[Data provided — start]

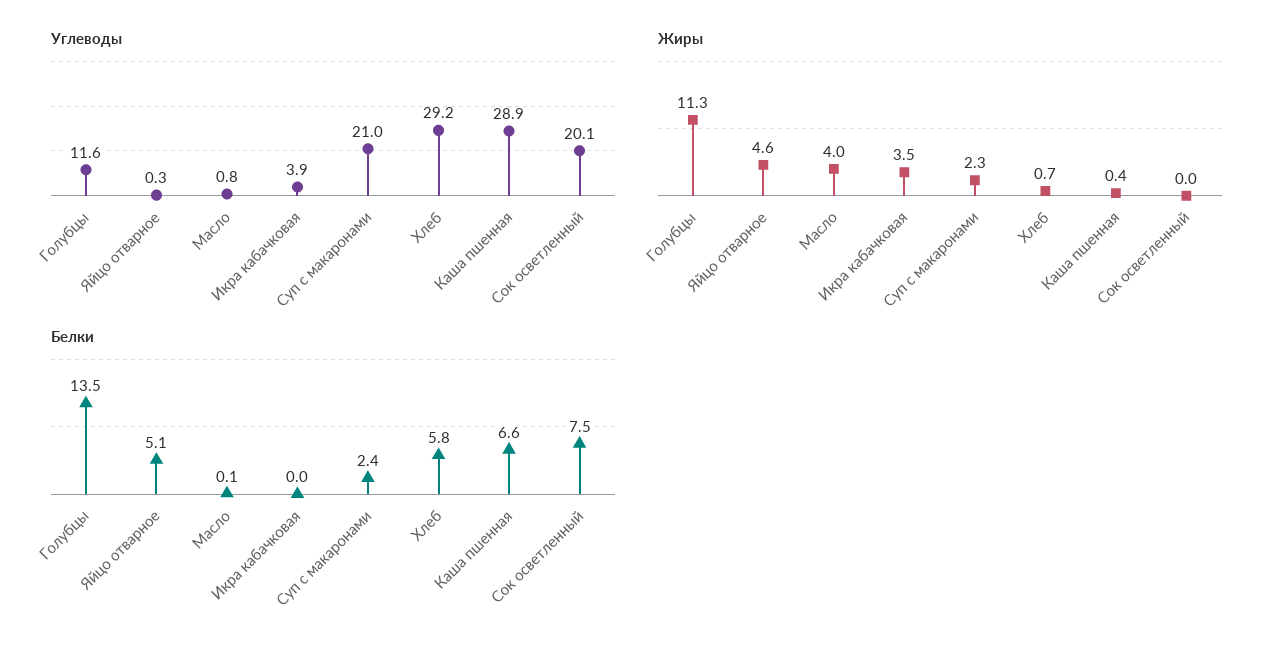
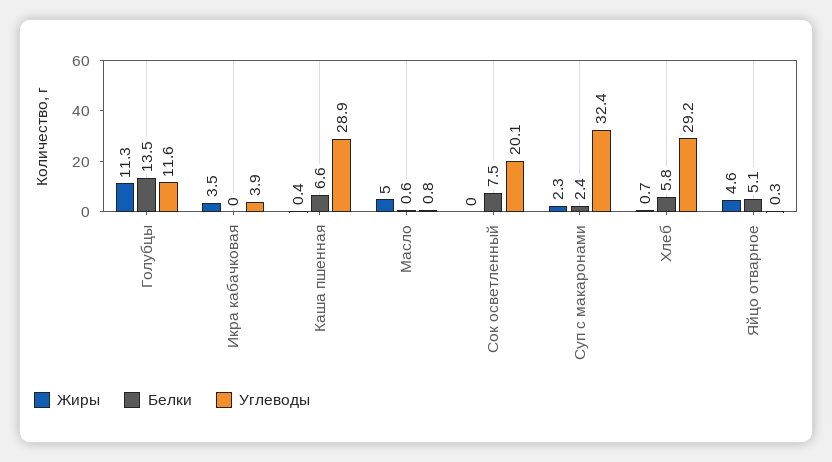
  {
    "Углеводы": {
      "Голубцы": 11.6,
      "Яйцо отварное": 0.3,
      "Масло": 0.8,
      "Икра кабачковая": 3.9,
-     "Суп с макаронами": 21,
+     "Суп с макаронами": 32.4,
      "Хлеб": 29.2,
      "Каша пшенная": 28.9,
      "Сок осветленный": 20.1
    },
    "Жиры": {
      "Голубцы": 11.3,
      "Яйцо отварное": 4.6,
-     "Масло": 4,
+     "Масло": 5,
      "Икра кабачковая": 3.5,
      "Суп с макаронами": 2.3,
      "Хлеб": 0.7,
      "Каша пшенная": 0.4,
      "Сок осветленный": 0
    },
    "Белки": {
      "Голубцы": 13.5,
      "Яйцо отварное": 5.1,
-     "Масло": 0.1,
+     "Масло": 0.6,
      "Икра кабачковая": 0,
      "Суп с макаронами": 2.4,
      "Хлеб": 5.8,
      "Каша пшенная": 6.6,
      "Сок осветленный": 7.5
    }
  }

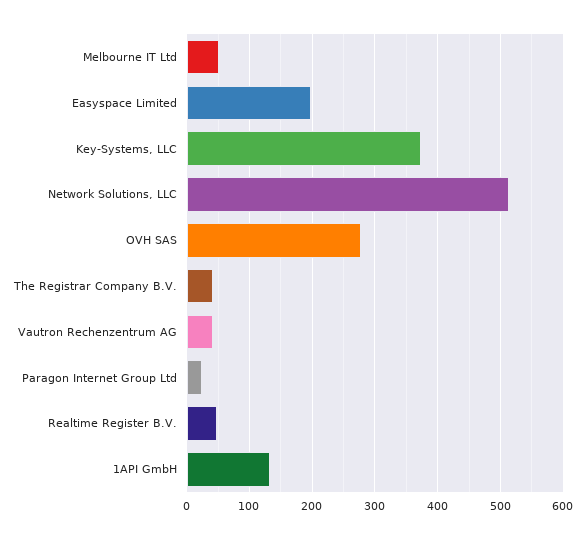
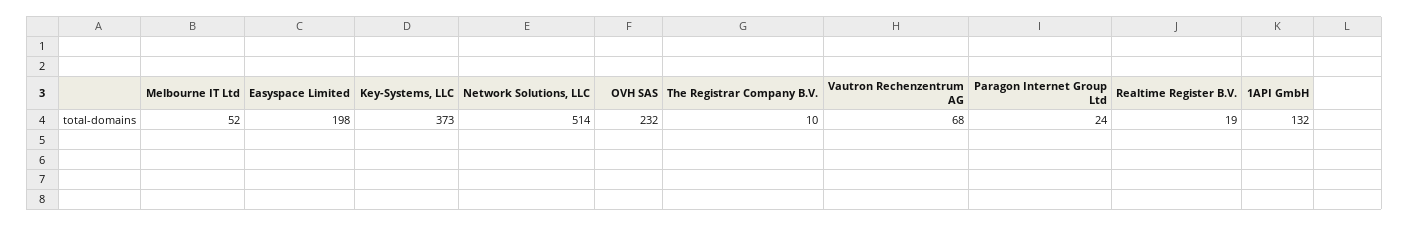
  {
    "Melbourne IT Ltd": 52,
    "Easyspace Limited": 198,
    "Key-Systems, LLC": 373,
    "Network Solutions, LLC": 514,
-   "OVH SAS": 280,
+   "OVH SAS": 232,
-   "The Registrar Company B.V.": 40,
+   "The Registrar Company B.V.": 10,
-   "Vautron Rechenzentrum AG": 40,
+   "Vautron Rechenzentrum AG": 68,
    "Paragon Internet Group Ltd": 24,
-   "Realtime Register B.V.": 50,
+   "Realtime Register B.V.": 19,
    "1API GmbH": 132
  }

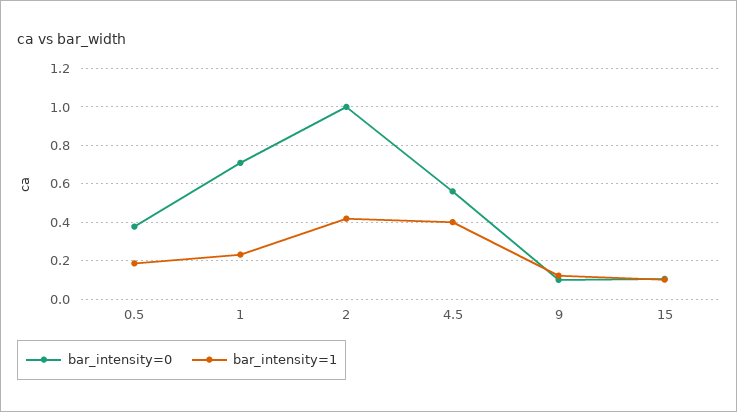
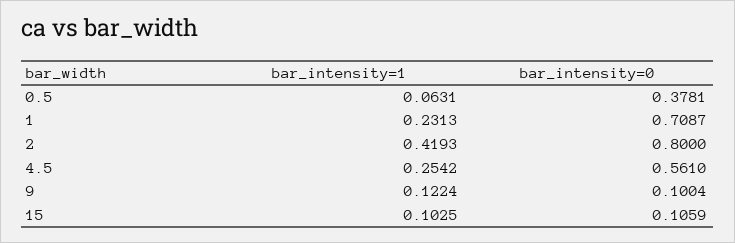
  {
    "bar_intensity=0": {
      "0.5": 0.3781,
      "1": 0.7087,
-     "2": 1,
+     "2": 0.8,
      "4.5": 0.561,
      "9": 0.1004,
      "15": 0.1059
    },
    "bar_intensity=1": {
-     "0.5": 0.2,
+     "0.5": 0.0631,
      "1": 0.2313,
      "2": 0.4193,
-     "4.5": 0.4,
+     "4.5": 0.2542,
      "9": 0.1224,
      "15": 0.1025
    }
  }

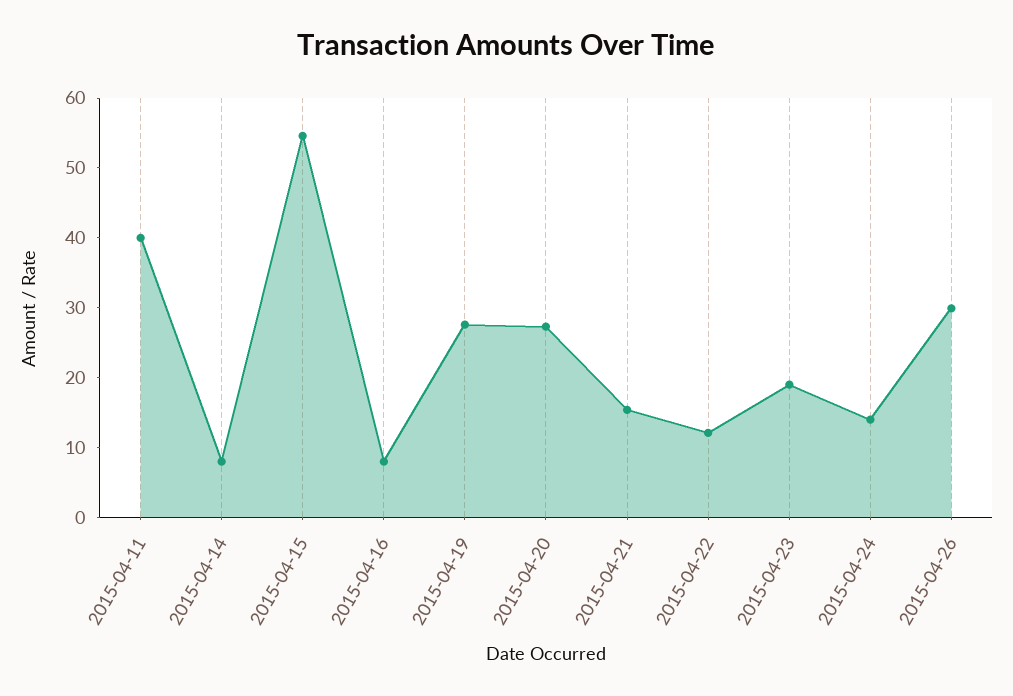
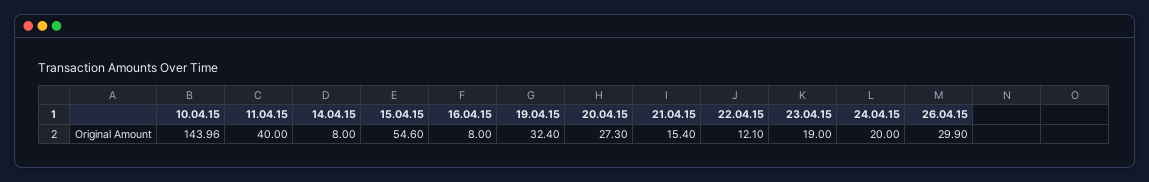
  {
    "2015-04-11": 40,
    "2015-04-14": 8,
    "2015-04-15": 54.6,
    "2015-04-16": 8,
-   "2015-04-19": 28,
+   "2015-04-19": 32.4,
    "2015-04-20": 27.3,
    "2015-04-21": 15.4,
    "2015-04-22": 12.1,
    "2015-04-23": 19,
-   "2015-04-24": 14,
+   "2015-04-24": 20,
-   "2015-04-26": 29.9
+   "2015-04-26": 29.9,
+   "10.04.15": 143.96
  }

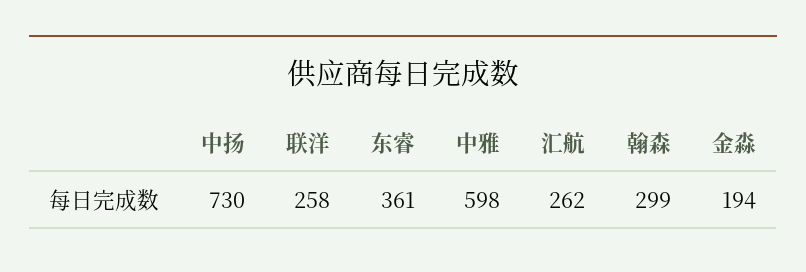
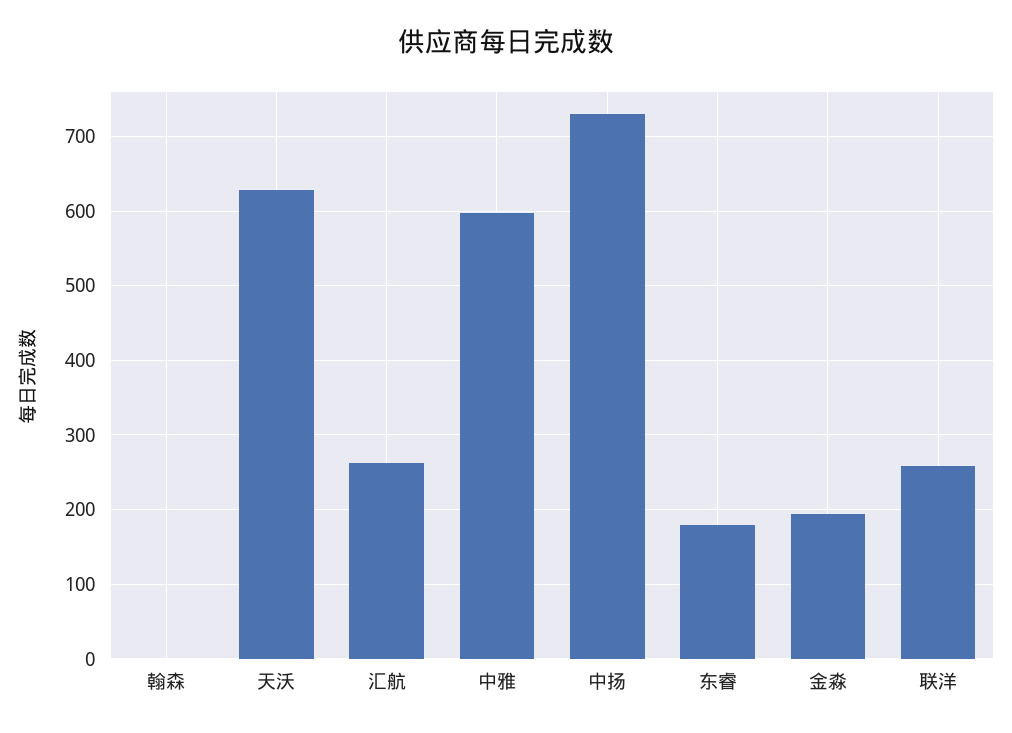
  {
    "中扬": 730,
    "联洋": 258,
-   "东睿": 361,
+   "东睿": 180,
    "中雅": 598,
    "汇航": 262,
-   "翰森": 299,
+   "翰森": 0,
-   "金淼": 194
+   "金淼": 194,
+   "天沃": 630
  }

[Data provided — finish]

[Exercise instructions]:
Copy each line of the records that has "кабачковая" in it.

[Response below]:
      "Икра кабачковая": 3.9,
      "Икра кабачковая": 3.5,
      "Икра кабачковая": 0,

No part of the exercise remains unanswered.